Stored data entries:
--- START ---

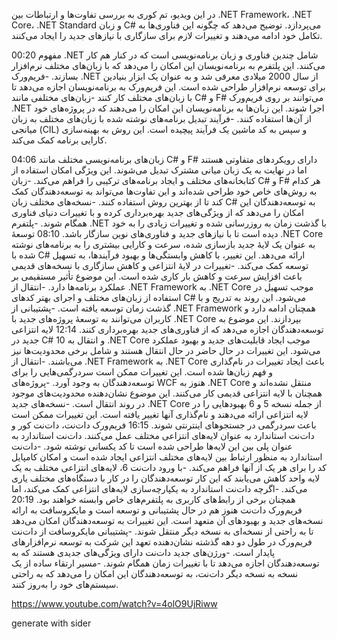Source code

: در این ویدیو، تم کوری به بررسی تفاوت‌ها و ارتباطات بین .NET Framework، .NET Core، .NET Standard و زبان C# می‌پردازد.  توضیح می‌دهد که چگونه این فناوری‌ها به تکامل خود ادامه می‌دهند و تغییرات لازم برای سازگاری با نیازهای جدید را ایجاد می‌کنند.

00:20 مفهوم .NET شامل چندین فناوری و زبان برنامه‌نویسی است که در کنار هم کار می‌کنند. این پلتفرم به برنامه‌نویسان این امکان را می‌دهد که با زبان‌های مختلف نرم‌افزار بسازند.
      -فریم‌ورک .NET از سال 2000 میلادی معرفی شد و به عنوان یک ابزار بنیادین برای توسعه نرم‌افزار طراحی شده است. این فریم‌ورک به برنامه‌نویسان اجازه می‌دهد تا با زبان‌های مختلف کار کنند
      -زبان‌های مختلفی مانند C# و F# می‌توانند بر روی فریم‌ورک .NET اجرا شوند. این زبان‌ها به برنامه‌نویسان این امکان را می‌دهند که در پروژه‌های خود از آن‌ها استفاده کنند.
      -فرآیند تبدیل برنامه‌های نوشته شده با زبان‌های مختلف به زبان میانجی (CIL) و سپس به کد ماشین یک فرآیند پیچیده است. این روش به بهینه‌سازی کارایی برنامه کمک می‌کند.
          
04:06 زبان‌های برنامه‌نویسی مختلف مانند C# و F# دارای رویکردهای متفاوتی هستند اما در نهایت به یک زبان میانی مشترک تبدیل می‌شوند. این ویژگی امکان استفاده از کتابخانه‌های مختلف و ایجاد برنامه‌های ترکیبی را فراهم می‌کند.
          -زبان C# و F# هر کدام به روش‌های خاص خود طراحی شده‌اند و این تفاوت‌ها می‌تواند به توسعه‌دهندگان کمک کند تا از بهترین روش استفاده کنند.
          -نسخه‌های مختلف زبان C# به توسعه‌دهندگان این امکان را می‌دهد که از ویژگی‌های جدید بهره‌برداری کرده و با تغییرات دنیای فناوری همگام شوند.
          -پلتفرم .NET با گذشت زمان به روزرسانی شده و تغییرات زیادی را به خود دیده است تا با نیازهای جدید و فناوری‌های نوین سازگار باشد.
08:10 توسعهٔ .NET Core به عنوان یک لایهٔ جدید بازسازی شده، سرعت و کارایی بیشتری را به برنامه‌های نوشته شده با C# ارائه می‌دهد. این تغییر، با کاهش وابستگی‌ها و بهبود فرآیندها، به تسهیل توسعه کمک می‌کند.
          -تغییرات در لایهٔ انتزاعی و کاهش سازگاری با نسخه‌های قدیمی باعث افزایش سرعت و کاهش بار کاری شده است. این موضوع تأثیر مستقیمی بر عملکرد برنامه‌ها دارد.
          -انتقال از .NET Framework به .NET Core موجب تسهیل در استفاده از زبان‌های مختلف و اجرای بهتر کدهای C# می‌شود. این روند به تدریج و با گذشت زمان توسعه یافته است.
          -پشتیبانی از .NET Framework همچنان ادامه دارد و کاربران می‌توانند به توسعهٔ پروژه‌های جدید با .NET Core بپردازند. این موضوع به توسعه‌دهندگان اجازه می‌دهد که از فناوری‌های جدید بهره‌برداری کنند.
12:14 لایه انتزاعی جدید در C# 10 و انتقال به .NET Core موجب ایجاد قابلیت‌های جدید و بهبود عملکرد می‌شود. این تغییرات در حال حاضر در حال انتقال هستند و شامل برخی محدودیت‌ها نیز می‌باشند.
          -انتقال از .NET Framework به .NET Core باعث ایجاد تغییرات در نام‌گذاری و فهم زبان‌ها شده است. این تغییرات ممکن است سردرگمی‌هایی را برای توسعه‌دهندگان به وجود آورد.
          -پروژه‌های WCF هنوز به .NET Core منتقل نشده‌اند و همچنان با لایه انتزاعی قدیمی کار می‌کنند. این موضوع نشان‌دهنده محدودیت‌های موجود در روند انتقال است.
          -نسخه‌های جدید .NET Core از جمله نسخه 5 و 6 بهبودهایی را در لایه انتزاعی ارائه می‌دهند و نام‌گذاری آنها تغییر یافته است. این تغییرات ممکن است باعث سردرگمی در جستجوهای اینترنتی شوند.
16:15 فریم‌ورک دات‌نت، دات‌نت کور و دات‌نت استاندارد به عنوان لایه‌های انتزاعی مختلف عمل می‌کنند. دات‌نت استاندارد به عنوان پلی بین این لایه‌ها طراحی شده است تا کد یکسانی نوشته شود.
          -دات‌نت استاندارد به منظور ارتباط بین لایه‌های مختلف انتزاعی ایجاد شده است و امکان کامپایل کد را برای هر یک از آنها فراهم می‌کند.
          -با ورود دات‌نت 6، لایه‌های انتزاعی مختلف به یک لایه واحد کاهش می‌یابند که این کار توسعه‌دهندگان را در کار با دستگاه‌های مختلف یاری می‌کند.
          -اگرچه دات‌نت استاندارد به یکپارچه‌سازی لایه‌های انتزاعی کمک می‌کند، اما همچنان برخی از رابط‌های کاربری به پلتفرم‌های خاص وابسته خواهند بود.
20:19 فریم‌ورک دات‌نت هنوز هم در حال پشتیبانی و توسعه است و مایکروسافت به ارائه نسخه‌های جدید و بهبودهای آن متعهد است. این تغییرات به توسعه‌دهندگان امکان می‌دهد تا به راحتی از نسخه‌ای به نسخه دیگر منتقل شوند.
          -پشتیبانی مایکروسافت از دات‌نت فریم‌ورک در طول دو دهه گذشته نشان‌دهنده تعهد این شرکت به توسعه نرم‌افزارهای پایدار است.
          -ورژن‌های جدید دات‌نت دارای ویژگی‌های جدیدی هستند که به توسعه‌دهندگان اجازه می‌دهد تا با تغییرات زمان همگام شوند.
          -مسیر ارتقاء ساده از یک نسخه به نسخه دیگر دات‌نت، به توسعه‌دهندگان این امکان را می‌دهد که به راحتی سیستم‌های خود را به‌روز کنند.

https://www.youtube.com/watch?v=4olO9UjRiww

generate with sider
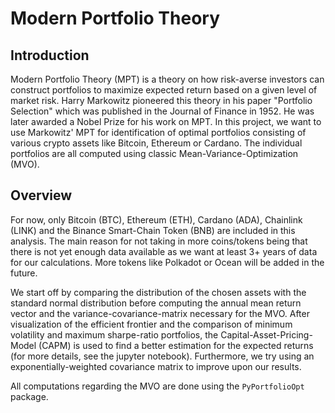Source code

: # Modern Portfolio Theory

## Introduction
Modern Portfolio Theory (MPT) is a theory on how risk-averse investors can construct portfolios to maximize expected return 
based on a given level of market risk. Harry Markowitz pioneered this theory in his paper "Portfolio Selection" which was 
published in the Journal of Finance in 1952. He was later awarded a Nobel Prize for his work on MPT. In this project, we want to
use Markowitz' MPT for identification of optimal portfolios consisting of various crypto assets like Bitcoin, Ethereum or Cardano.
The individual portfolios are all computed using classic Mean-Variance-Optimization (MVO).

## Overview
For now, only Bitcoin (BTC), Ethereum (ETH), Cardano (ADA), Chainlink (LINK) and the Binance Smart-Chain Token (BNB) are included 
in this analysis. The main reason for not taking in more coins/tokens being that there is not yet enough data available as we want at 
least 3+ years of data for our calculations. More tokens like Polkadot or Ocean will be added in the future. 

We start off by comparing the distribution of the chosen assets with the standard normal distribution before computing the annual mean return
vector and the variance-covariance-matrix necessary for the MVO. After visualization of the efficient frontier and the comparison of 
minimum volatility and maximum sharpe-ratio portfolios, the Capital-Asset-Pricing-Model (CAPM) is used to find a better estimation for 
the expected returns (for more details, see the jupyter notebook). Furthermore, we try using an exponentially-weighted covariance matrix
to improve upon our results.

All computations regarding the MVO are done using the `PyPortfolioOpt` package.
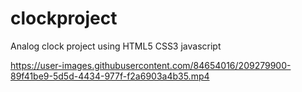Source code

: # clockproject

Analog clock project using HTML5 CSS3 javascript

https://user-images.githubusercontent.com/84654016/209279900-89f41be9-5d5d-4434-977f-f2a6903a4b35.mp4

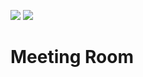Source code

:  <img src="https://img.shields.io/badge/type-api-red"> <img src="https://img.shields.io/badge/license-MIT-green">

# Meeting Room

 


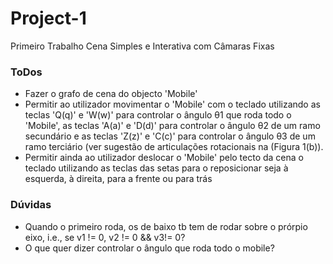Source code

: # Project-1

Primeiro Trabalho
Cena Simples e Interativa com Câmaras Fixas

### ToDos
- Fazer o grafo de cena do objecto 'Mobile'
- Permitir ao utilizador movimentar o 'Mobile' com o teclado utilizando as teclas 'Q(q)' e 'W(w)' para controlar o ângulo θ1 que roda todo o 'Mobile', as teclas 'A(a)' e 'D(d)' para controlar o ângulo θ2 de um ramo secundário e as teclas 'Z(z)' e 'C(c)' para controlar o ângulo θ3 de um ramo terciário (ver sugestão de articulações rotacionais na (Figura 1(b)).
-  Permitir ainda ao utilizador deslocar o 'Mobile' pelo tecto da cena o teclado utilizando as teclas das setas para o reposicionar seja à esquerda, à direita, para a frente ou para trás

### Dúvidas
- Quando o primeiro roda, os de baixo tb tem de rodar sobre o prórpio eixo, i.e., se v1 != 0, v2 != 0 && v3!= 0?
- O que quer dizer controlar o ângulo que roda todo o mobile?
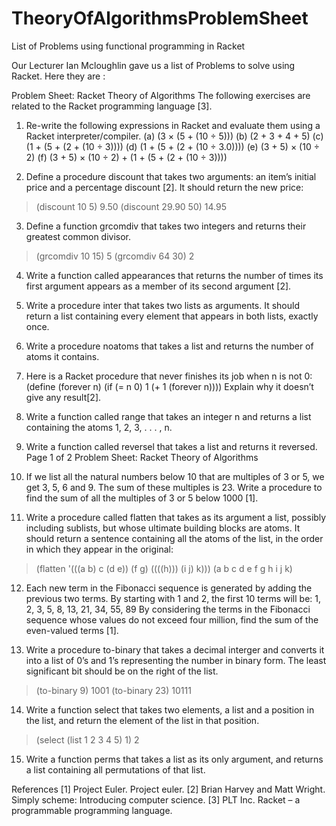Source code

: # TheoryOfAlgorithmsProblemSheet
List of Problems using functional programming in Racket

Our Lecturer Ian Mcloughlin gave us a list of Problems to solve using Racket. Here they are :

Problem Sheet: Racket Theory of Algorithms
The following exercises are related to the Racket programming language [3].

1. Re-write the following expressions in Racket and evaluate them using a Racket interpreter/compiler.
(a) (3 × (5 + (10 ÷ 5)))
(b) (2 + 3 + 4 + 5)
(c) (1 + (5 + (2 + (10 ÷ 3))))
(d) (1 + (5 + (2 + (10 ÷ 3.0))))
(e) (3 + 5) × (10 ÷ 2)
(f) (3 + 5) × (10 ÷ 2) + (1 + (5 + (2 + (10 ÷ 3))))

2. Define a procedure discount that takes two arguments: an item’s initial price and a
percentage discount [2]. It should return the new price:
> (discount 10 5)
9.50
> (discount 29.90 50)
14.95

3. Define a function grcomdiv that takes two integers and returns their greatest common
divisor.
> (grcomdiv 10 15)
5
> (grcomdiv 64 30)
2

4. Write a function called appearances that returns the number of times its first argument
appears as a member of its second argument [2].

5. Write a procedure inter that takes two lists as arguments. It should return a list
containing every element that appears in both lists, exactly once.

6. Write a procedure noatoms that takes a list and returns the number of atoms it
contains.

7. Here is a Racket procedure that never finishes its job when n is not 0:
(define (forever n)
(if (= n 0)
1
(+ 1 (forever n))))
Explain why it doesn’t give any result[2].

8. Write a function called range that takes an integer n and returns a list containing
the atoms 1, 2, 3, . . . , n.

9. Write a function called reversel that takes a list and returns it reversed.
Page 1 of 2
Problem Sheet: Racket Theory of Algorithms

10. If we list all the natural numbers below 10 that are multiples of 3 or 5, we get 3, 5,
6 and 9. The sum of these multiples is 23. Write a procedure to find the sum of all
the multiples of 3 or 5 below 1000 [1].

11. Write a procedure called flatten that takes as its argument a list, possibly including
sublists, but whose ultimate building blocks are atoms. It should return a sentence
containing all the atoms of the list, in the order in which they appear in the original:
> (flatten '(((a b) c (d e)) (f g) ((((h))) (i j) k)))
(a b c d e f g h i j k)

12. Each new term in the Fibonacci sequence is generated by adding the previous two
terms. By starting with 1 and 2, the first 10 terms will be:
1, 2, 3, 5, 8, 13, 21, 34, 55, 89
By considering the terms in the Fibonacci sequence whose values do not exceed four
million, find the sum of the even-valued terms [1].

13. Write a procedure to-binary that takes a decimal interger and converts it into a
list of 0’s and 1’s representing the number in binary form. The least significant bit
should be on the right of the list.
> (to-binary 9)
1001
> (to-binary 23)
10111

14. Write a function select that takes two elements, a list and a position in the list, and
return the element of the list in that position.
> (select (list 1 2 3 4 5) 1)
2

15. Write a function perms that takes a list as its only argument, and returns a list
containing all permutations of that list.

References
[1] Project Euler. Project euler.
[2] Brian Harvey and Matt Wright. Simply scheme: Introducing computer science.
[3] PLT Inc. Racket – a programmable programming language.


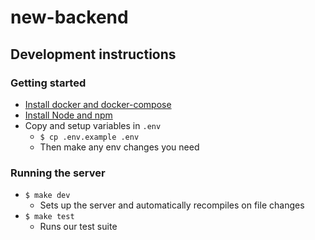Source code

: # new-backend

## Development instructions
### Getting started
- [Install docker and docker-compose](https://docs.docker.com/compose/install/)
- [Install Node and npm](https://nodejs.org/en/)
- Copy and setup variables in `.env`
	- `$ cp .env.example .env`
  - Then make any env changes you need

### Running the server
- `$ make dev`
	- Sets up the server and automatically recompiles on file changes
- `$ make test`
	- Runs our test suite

--- END ---

> Problem requirements
Find the line with "2 3 4 5) 1)" and the line with "- Then make any env changes you need" in the records above. Copy both and all lines between them exactly, without pictures.

> Answer to the exercise
> (select (list 1 2 3 4 5) 1)
2

15. Write a function perms that takes a list as its only argument, and returns a list
containing all permutations of that list.

References
[1] Project Euler. Project euler.
[2] Brian Harvey and Matt Wright. Simply scheme: Introducing computer science.
[3] PLT Inc. Racket – a programmable programming language.


Source code

: # new-backend

## Development instructions
### Getting started
- [Install docker and docker-compose](https://docs.docker.com/compose/install/)
- [Install Node and npm](https://nodejs.org/en/)
- Copy and setup variables in `.env`
	- `$ cp .env.example .env`
  - Then make any env changes you need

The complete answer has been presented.